■ **WORK TO BE COMPLETED**
Copy all of the material below, swapping "Semantic Versioning" for "Calendar Versioning" and changing nothing else.

■ **GIVEN DATA**
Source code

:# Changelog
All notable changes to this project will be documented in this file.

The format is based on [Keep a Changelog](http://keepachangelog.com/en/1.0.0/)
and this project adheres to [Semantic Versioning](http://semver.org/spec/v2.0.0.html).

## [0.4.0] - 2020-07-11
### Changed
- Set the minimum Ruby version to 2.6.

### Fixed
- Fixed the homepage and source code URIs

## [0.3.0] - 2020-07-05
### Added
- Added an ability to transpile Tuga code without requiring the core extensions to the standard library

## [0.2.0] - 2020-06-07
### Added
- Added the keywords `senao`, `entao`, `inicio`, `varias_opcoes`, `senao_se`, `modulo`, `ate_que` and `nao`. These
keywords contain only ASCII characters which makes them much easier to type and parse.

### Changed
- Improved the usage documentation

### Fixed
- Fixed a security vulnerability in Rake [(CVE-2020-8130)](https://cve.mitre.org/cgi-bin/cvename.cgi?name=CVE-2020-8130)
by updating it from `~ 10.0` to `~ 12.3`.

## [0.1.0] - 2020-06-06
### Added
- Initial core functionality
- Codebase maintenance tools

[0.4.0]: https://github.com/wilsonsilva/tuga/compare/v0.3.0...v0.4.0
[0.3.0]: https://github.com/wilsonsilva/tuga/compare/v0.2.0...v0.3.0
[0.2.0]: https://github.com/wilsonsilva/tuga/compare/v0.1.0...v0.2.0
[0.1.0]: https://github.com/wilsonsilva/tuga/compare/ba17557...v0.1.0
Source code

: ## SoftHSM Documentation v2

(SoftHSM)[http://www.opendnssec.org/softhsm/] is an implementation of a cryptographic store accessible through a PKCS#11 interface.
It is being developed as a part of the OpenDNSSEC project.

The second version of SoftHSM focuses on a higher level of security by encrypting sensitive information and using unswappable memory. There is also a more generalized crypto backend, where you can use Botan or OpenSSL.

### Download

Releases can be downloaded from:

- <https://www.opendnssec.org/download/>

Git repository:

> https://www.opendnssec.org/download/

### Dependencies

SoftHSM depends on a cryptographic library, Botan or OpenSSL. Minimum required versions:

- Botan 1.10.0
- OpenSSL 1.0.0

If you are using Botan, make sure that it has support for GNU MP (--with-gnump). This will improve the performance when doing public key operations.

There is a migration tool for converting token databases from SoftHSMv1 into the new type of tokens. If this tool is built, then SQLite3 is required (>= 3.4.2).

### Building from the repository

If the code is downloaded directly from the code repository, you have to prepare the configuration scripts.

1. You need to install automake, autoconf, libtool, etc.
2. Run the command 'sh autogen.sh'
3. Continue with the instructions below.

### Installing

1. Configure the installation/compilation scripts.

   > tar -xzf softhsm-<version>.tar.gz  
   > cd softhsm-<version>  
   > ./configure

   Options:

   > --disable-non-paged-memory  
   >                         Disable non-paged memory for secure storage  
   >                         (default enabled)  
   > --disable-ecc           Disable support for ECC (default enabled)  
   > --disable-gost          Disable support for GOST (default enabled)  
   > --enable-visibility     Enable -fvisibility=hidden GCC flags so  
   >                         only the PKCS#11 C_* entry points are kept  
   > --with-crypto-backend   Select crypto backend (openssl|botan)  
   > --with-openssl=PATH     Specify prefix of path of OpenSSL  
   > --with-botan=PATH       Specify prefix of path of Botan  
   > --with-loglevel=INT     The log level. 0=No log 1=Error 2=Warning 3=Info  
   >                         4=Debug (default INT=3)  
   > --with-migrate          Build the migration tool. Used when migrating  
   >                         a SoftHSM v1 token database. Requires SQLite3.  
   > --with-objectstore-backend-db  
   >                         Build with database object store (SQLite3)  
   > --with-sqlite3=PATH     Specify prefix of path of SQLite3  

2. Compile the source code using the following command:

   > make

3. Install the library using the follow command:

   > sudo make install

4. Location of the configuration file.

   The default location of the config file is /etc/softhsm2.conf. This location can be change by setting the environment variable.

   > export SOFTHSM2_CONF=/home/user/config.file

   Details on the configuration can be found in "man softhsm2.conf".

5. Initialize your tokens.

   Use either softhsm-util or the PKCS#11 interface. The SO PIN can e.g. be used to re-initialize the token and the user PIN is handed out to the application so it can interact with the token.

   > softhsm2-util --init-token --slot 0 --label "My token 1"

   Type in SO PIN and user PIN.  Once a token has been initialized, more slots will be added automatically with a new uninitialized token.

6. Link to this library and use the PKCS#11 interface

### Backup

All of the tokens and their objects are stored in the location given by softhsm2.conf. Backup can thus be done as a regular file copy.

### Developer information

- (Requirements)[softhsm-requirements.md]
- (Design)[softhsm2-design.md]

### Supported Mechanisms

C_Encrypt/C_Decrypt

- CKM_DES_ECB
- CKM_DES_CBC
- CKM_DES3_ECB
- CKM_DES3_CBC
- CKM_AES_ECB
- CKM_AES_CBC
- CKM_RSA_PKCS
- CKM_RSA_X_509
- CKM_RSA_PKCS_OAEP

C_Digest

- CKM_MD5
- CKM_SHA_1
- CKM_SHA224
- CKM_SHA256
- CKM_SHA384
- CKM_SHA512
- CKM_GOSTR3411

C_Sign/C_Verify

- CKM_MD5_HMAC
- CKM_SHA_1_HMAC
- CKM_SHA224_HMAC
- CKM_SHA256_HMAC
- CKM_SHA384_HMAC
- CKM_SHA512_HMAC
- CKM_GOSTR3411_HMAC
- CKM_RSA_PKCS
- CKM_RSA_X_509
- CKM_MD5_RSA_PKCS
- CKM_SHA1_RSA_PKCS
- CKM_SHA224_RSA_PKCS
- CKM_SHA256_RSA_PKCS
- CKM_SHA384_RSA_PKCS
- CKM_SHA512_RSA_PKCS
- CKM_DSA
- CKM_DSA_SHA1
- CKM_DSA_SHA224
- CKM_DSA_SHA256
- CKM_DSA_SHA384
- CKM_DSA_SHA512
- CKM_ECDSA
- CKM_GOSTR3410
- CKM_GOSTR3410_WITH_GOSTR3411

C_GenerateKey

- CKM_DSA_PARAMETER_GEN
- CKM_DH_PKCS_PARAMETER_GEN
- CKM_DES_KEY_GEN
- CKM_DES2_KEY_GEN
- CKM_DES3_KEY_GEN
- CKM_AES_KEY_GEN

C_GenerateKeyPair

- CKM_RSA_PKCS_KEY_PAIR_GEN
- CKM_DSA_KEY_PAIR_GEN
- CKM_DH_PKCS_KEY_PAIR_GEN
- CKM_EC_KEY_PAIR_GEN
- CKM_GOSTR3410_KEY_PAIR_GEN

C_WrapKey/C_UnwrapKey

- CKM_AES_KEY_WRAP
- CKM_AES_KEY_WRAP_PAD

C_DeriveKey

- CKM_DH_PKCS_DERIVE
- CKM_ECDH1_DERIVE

■ **SOLUTION TO THIS EXERCISE**
Source code

:# Changelog
All notable changes to this project will be documented in this file.

The format is based on [Keep a Changelog](http://keepachangelog.com/en/1.0.0/)
and this project adheres to [Calendar Versioning](http://semver.org/spec/v2.0.0.html).

## [0.4.0] - 2020-07-11
### Changed
- Set the minimum Ruby version to 2.6.

### Fixed
- Fixed the homepage and source code URIs

## [0.3.0] - 2020-07-05
### Added
- Added an ability to transpile Tuga code without requiring the core extensions to the standard library

## [0.2.0] - 2020-06-07
### Added
- Added the keywords `senao`, `entao`, `inicio`, `varias_opcoes`, `senao_se`, `modulo`, `ate_que` and `nao`. These
keywords contain only ASCII characters which makes them much easier to type and parse.

### Changed
- Improved the usage documentation

### Fixed
- Fixed a security vulnerability in Rake [(CVE-2020-8130)](https://cve.mitre.org/cgi-bin/cvename.cgi?name=CVE-2020-8130)
by updating it from `~ 10.0` to `~ 12.3`.

## [0.1.0] - 2020-06-06
### Added
- Initial core functionality
- Codebase maintenance tools

[0.4.0]: https://github.com/wilsonsilva/tuga/compare/v0.3.0...v0.4.0
[0.3.0]: https://github.com/wilsonsilva/tuga/compare/v0.2.0...v0.3.0
[0.2.0]: https://github.com/wilsonsilva/tuga/compare/v0.1.0...v0.2.0
[0.1.0]: https://github.com/wilsonsilva/tuga/compare/ba17557...v0.1.0
Source code

: ## SoftHSM Documentation v2

(SoftHSM)[http://www.opendnssec.org/softhsm/] is an implementation of a cryptographic store accessible through a PKCS#11 interface.
It is being developed as a part of the OpenDNSSEC project.

The second version of SoftHSM focuses on a higher level of security by encrypting sensitive information and using unswappable memory. There is also a more generalized crypto backend, where you can use Botan or OpenSSL.

### Download

Releases can be downloaded from:

- <https://www.opendnssec.org/download/>

Git repository:

> https://www.opendnssec.org/download/

### Dependencies

SoftHSM depends on a cryptographic library, Botan or OpenSSL. Minimum required versions:

- Botan 1.10.0
- OpenSSL 1.0.0

If you are using Botan, make sure that it has support for GNU MP (--with-gnump). This will improve the performance when doing public key operations.

There is a migration tool for converting token databases from SoftHSMv1 into the new type of tokens. If this tool is built, then SQLite3 is required (>= 3.4.2).

### Building from the repository

If the code is downloaded directly from the code repository, you have to prepare the configuration scripts.

1. You need to install automake, autoconf, libtool, etc.
2. Run the command 'sh autogen.sh'
3. Continue with the instructions below.

### Installing

1. Configure the installation/compilation scripts.

   > tar -xzf softhsm-<version>.tar.gz  
   > cd softhsm-<version>  
   > ./configure

   Options:

   > --disable-non-paged-memory  
   >                         Disable non-paged memory for secure storage  
   >                         (default enabled)  
   > --disable-ecc           Disable support for ECC (default enabled)  
   > --disable-gost          Disable support for GOST (default enabled)  
   > --enable-visibility     Enable -fvisibility=hidden GCC flags so  
   >                         only the PKCS#11 C_* entry points are kept  
   > --with-crypto-backend   Select crypto backend (openssl|botan)  
   > --with-openssl=PATH     Specify prefix of path of OpenSSL  
   > --with-botan=PATH       Specify prefix of path of Botan  
   > --with-loglevel=INT     The log level. 0=No log 1=Error 2=Warning 3=Info  
   >                         4=Debug (default INT=3)  
   > --with-migrate          Build the migration tool. Used when migrating  
   >                         a SoftHSM v1 token database. Requires SQLite3.  
   > --with-objectstore-backend-db  
   >                         Build with database object store (SQLite3)  
   > --with-sqlite3=PATH     Specify prefix of path of SQLite3  

2. Compile the source code using the following command:

   > make

3. Install the library using the follow command:

   > sudo make install

4. Location of the configuration file.

   The default location of the config file is /etc/softhsm2.conf. This location can be change by setting the environment variable.

   > export SOFTHSM2_CONF=/home/user/config.file

   Details on the configuration can be found in "man softhsm2.conf".

5. Initialize your tokens.

   Use either softhsm-util or the PKCS#11 interface. The SO PIN can e.g. be used to re-initialize the token and the user PIN is handed out to the application so it can interact with the token.

   > softhsm2-util --init-token --slot 0 --label "My token 1"

   Type in SO PIN and user PIN.  Once a token has been initialized, more slots will be added automatically with a new uninitialized token.

6. Link to this library and use the PKCS#11 interface

### Backup

All of the tokens and their objects are stored in the location given by softhsm2.conf. Backup can thus be done as a regular file copy.

### Developer information

- (Requirements)[softhsm-requirements.md]
- (Design)[softhsm2-design.md]

### Supported Mechanisms

C_Encrypt/C_Decrypt

- CKM_DES_ECB
- CKM_DES_CBC
- CKM_DES3_ECB
- CKM_DES3_CBC
- CKM_AES_ECB
- CKM_AES_CBC
- CKM_RSA_PKCS
- CKM_RSA_X_509
- CKM_RSA_PKCS_OAEP

C_Digest

- CKM_MD5
- CKM_SHA_1
- CKM_SHA224
- CKM_SHA256
- CKM_SHA384
- CKM_SHA512
- CKM_GOSTR3411

C_Sign/C_Verify

- CKM_MD5_HMAC
- CKM_SHA_1_HMAC
- CKM_SHA224_HMAC
- CKM_SHA256_HMAC
- CKM_SHA384_HMAC
- CKM_SHA512_HMAC
- CKM_GOSTR3411_HMAC
- CKM_RSA_PKCS
- CKM_RSA_X_509
- CKM_MD5_RSA_PKCS
- CKM_SHA1_RSA_PKCS
- CKM_SHA224_RSA_PKCS
- CKM_SHA256_RSA_PKCS
- CKM_SHA384_RSA_PKCS
- CKM_SHA512_RSA_PKCS
- CKM_DSA
- CKM_DSA_SHA1
- CKM_DSA_SHA224
- CKM_DSA_SHA256
- CKM_DSA_SHA384
- CKM_DSA_SHA512
- CKM_ECDSA
- CKM_GOSTR3410
- CKM_GOSTR3410_WITH_GOSTR3411

C_GenerateKey

- CKM_DSA_PARAMETER_GEN
- CKM_DH_PKCS_PARAMETER_GEN
- CKM_DES_KEY_GEN
- CKM_DES2_KEY_GEN
- CKM_DES3_KEY_GEN
- CKM_AES_KEY_GEN

C_GenerateKeyPair

- CKM_RSA_PKCS_KEY_PAIR_GEN
- CKM_DSA_KEY_PAIR_GEN
- CKM_DH_PKCS_KEY_PAIR_GEN
- CKM_EC_KEY_PAIR_GEN
- CKM_GOSTR3410_KEY_PAIR_GEN

C_WrapKey/C_UnwrapKey

- CKM_AES_KEY_WRAP
- CKM_AES_KEY_WRAP_PAD

C_DeriveKey

- CKM_DH_PKCS_DERIVE
- CKM_ECDH1_DERIVE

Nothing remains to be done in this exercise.